■ Consegna: Restituisca tutte le righe riportate di seguito come elenco JSON di stringhe, una stringa per ciascuna riga, omettendo le righe vuote.

[Elenchi delle regioni degli elementi]

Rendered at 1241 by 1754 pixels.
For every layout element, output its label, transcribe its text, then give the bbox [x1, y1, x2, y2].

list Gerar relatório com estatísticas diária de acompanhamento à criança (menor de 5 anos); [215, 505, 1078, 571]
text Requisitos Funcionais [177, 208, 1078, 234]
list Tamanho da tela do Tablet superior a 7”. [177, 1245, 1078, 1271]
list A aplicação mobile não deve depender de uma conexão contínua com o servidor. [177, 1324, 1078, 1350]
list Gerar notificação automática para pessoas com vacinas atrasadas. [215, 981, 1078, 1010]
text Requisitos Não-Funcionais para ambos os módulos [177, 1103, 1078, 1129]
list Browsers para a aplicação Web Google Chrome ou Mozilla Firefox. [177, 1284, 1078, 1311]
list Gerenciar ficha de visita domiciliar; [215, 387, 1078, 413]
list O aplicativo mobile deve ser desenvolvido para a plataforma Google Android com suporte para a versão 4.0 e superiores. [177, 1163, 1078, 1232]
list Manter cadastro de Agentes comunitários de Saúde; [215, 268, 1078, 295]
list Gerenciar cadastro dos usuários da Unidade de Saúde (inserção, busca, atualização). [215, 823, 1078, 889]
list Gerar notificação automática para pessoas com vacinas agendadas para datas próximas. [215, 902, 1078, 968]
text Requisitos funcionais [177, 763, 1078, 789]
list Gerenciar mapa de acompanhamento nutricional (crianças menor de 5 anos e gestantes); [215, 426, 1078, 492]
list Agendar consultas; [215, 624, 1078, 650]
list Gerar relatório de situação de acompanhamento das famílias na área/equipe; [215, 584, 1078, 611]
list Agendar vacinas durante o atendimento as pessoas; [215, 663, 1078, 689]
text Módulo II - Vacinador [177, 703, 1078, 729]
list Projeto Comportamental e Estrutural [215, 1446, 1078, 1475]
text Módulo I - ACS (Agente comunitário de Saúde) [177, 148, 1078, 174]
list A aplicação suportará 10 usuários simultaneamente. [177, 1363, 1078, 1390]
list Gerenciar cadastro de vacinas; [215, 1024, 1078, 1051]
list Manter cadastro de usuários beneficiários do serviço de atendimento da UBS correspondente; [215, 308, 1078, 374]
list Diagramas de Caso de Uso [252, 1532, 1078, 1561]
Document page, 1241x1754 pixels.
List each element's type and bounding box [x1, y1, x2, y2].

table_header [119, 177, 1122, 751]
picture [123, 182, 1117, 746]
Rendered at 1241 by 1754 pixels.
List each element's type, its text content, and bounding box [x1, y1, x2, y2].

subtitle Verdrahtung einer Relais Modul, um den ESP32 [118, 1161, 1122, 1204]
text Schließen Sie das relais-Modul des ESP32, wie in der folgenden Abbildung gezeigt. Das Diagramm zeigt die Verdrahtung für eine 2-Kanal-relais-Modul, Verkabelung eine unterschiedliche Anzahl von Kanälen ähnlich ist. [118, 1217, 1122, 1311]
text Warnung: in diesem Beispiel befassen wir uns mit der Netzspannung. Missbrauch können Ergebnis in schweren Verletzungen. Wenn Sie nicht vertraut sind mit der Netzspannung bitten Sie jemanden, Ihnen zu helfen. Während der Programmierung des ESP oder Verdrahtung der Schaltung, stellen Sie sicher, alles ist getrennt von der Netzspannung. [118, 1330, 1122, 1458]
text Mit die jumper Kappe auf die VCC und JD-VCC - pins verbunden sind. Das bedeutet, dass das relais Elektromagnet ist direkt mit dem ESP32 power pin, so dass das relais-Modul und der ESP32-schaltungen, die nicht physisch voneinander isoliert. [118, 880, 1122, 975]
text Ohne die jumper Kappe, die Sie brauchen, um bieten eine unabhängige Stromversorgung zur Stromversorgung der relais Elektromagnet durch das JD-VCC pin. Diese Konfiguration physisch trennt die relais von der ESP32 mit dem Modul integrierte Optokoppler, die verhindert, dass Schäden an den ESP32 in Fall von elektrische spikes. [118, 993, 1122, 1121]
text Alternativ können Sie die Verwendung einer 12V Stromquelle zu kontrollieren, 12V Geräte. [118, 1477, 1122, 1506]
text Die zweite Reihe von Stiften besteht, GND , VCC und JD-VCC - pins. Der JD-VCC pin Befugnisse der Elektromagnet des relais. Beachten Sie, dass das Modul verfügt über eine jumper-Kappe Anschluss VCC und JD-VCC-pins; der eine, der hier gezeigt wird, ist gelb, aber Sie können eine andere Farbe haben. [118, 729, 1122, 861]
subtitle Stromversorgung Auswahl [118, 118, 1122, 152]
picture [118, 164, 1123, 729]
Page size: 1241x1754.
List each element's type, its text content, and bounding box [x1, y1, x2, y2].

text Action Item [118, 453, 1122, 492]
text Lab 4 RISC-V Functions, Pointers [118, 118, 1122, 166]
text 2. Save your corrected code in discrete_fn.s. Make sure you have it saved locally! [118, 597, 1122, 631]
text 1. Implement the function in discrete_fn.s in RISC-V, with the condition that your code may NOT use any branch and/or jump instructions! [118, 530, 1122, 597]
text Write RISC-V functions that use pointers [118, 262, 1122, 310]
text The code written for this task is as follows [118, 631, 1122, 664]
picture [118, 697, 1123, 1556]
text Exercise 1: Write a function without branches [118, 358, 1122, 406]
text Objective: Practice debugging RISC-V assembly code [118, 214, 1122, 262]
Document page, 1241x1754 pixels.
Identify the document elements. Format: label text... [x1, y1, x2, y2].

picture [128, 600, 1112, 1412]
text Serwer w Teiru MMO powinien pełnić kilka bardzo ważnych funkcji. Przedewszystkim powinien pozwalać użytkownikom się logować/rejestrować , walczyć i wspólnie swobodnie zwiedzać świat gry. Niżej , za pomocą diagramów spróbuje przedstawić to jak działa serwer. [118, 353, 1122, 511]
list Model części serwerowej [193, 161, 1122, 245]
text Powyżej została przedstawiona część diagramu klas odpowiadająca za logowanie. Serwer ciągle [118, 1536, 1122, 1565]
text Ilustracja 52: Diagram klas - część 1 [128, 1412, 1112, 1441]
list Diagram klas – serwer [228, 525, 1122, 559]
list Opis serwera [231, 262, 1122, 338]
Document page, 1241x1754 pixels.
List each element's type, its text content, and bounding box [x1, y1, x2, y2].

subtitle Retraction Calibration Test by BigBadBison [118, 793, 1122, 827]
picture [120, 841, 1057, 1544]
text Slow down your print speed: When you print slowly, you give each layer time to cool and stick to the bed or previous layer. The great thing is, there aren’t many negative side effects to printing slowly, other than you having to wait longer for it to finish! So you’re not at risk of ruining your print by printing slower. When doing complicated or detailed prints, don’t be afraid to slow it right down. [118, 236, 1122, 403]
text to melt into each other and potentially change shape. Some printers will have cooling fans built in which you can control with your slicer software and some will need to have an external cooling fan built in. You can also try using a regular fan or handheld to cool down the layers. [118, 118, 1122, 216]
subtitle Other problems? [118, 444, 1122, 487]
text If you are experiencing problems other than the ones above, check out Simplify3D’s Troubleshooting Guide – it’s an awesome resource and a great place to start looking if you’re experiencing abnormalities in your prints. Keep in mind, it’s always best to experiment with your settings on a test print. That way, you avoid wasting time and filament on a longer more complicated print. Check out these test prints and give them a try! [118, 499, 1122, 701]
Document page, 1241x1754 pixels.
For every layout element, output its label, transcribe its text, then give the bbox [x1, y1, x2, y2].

■ Risposta svolta:
[
  "Rendered at 1241 by 1754 pixels.",
  "For every layout element, output its label, transcribe its text, then give the bbox [x1, y1, x2, y2].",
  "list Gerar relatório com estatísticas diária de acompanhamento à criança (menor de 5 anos); [215, 505, 1078, 571]",
  "text Requisitos Funcionais [177, 208, 1078, 234]",
  "list Tamanho da tela do Tablet superior a 7”. [177, 1245, 1078, 1271]",
  "list A aplicação mobile não deve depender de uma conexão contínua com o servidor. [177, 1324, 1078, 1350]",
  "list Gerar notificação automática para pessoas com vacinas atrasadas. [215, 981, 1078, 1010]",
  "text Requisitos Não-Funcionais para ambos os módulos [177, 1103, 1078, 1129]",
  "list Browsers para a aplicação Web Google Chrome ou Mozilla Firefox. [177, 1284, 1078, 1311]",
  "list Gerenciar ficha de visita domiciliar; [215, 387, 1078, 413]",
  "list O aplicativo mobile deve ser desenvolvido para a plataforma Google Android com suporte para a versão 4.0 e superiores. [177, 1163, 1078, 1232]",
  "list Manter cadastro de Agentes comunitários de Saúde; [215, 268, 1078, 295]",
  "list Gerenciar cadastro dos usuários da Unidade de Saúde (inserção, busca, atualização). [215, 823, 1078, 889]",
  "list Gerar notificação automática para pessoas com vacinas agendadas para datas próximas. [215, 902, 1078, 968]",
  "text Requisitos funcionais [177, 763, 1078, 789]",
  "list Gerenciar mapa de acompanhamento nutricional (crianças menor de 5 anos e gestantes); [215, 426, 1078, 492]",
  "list Agendar consultas; [215, 624, 1078, 650]",
  "list Gerar relatório de situação de acompanhamento das famílias na área/equipe; [215, 584, 1078, 611]",
  "list Agendar vacinas durante o atendimento as pessoas; [215, 663, 1078, 689]",
  "text Módulo II - Vacinador [177, 703, 1078, 729]",
  "list Projeto Comportamental e Estrutural [215, 1446, 1078, 1475]",
  "text Módulo I - ACS (Agente comunitário de Saúde) [177, 148, 1078, 174]",
  "list A aplicação suportará 10 usuários simultaneamente. [177, 1363, 1078, 1390]",
  "list Gerenciar cadastro de vacinas; [215, 1024, 1078, 1051]",
  "list Manter cadastro de usuários beneficiários do serviço de atendimento da UBS correspondente; [215, 308, 1078, 374]",
  "list Diagramas de Caso de Uso [252, 1532, 1078, 1561]",
  "Document page, 1241x1754 pixels.",
  "List each element's type and bounding box [x1, y1, x2, y2].",
  "table_header [119, 177, 1122, 751]",
  "picture [123, 182, 1117, 746]",
  "Rendered at 1241 by 1754 pixels.",
  "List each element's type, its text content, and bounding box [x1, y1, x2, y2].",
  "subtitle Verdrahtung einer Relais Modul, um den ESP32 [118, 1161, 1122, 1204]",
  "text Schließen Sie das relais-Modul des ESP32, wie in der folgenden Abbildung gezeigt. Das Diagramm zeigt die Verdrahtung für eine 2-Kanal-relais-Modul, Verkabelung eine unterschiedliche Anzahl von Kanälen ähnlich ist. [118, 1217, 1122, 1311]",
  "text Warnung: in diesem Beispiel befassen wir uns mit der Netzspannung. Missbrauch können Ergebnis in schweren Verletzungen. Wenn Sie nicht vertraut sind mit der Netzspannung bitten Sie jemanden, Ihnen zu helfen. Während der Programmierung des ESP oder Verdrahtung der Schaltung, stellen Sie sicher, alles ist getrennt von der Netzspannung. [118, 1330, 1122, 1458]",
  "text Mit die jumper Kappe auf die VCC und JD-VCC - pins verbunden sind. Das bedeutet, dass das relais Elektromagnet ist direkt mit dem ESP32 power pin, so dass das relais-Modul und der ESP32-schaltungen, die nicht physisch voneinander isoliert. [118, 880, 1122, 975]",
  "text Ohne die jumper Kappe, die Sie brauchen, um bieten eine unabhängige Stromversorgung zur Stromversorgung der relais Elektromagnet durch das JD-VCC pin. Diese Konfiguration physisch trennt die relais von der ESP32 mit dem Modul integrierte Optokoppler, die verhindert, dass Schäden an den ESP32 in Fall von elektrische spikes. [118, 993, 1122, 1121]",
  "text Alternativ können Sie die Verwendung einer 12V Stromquelle zu kontrollieren, 12V Geräte. [118, 1477, 1122, 1506]",
  "text Die zweite Reihe von Stiften besteht, GND , VCC und JD-VCC - pins. Der JD-VCC pin Befugnisse der Elektromagnet des relais. Beachten Sie, dass das Modul verfügt über eine jumper-Kappe Anschluss VCC und JD-VCC-pins; der eine, der hier gezeigt wird, ist gelb, aber Sie können eine andere Farbe haben. [118, 729, 1122, 861]",
  "subtitle Stromversorgung Auswahl [118, 118, 1122, 152]",
  "picture [118, 164, 1123, 729]",
  "Page size: 1241x1754.",
  "List each element's type, its text content, and bounding box [x1, y1, x2, y2].",
  "text Action Item [118, 453, 1122, 492]",
  "text Lab 4 RISC-V Functions, Pointers [118, 118, 1122, 166]",
  "text 2. Save your corrected code in discrete_fn.s. Make sure you have it saved locally! [118, 597, 1122, 631]",
  "text 1. Implement the function in discrete_fn.s in RISC-V, with the condition that your code may NOT use any branch and/or jump instructions! [118, 530, 1122, 597]",
  "text Write RISC-V functions that use pointers [118, 262, 1122, 310]",
  "text The code written for this task is as follows [118, 631, 1122, 664]",
  "picture [118, 697, 1123, 1556]",
  "text Exercise 1: Write a function without branches [118, 358, 1122, 406]",
  "text Objective: Practice debugging RISC-V assembly code [118, 214, 1122, 262]",
  "Document page, 1241x1754 pixels.",
  "Identify the document elements. Format: label text... [x1, y1, x2, y2].",
  "picture [128, 600, 1112, 1412]",
  "text Serwer w Teiru MMO powinien pełnić kilka bardzo ważnych funkcji. Przedewszystkim powinien pozwalać użytkownikom się logować/rejestrować , walczyć i wspólnie swobodnie zwiedzać świat gry. Niżej , za pomocą diagramów spróbuje przedstawić to jak działa serwer. [118, 353, 1122, 511]",
  "list Model części serwerowej [193, 161, 1122, 245]",
  "text Powyżej została przedstawiona część diagramu klas odpowiadająca za logowanie. Serwer ciągle [118, 1536, 1122, 1565]",
  "text Ilustracja 52: Diagram klas - część 1 [128, 1412, 1112, 1441]",
  "list Diagram klas – serwer [228, 525, 1122, 559]",
  "list Opis serwera [231, 262, 1122, 338]",
  "Document page, 1241x1754 pixels.",
  "List each element's type, its text content, and bounding box [x1, y1, x2, y2].",
  "subtitle Retraction Calibration Test by BigBadBison [118, 793, 1122, 827]",
  "picture [120, 841, 1057, 1544]",
  "text Slow down your print speed: When you print slowly, you give each layer time to cool and stick to the bed or previous layer. The great thing is, there aren’t many negative side effects to printing slowly, other than you having to wait longer for it to finish! So you’re not at risk of ruining your print by printing slower. When doing complicated or detailed prints, don’t be afraid to slow it right down. [118, 236, 1122, 403]",
  "text to melt into each other and potentially change shape. Some printers will have cooling fans built in which you can control with your slicer software and some will need to have an external cooling fan built in. You can also try using a regular fan or handheld to cool down the layers. [118, 118, 1122, 216]",
  "subtitle Other problems? [118, 444, 1122, 487]",
  "text If you are experiencing problems other than the ones above, check out Simplify3D’s Troubleshooting Guide – it’s an awesome resource and a great place to start looking if you’re experiencing abnormalities in your prints. Keep in mind, it’s always best to experiment with your settings on a test print. That way, you avoid wasting time and filament on a longer more complicated print. Check out these test prints and give them a try! [118, 499, 1122, 701]",
  "Document page, 1241x1754 pixels.",
  "For every layout element, output its label, transcribe its text, then give the bbox [x1, y1, x2, y2]."
]